Data for this task:
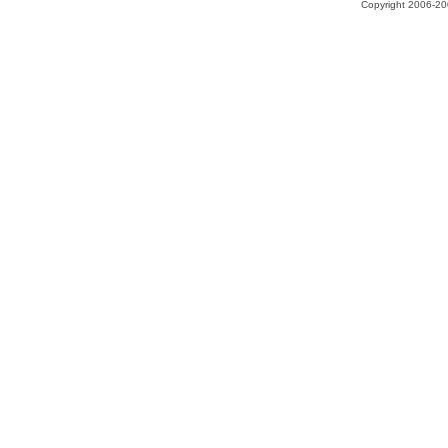
Copyright 2006-200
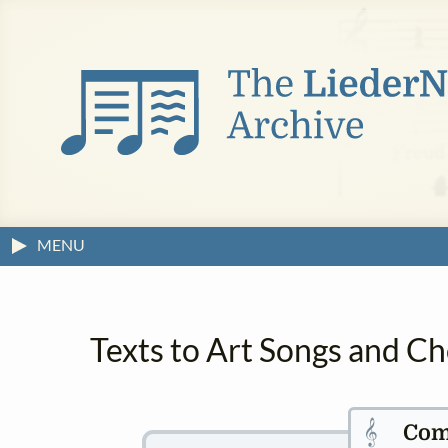
MENU
Texts to Art Songs and C
𝄞
Com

About this exercise: Leaving out the images, repeat the listing above exactly.

Solved exercise:
Copyright 2006-200
MENU
Texts to Art Songs and C
𝄞
Com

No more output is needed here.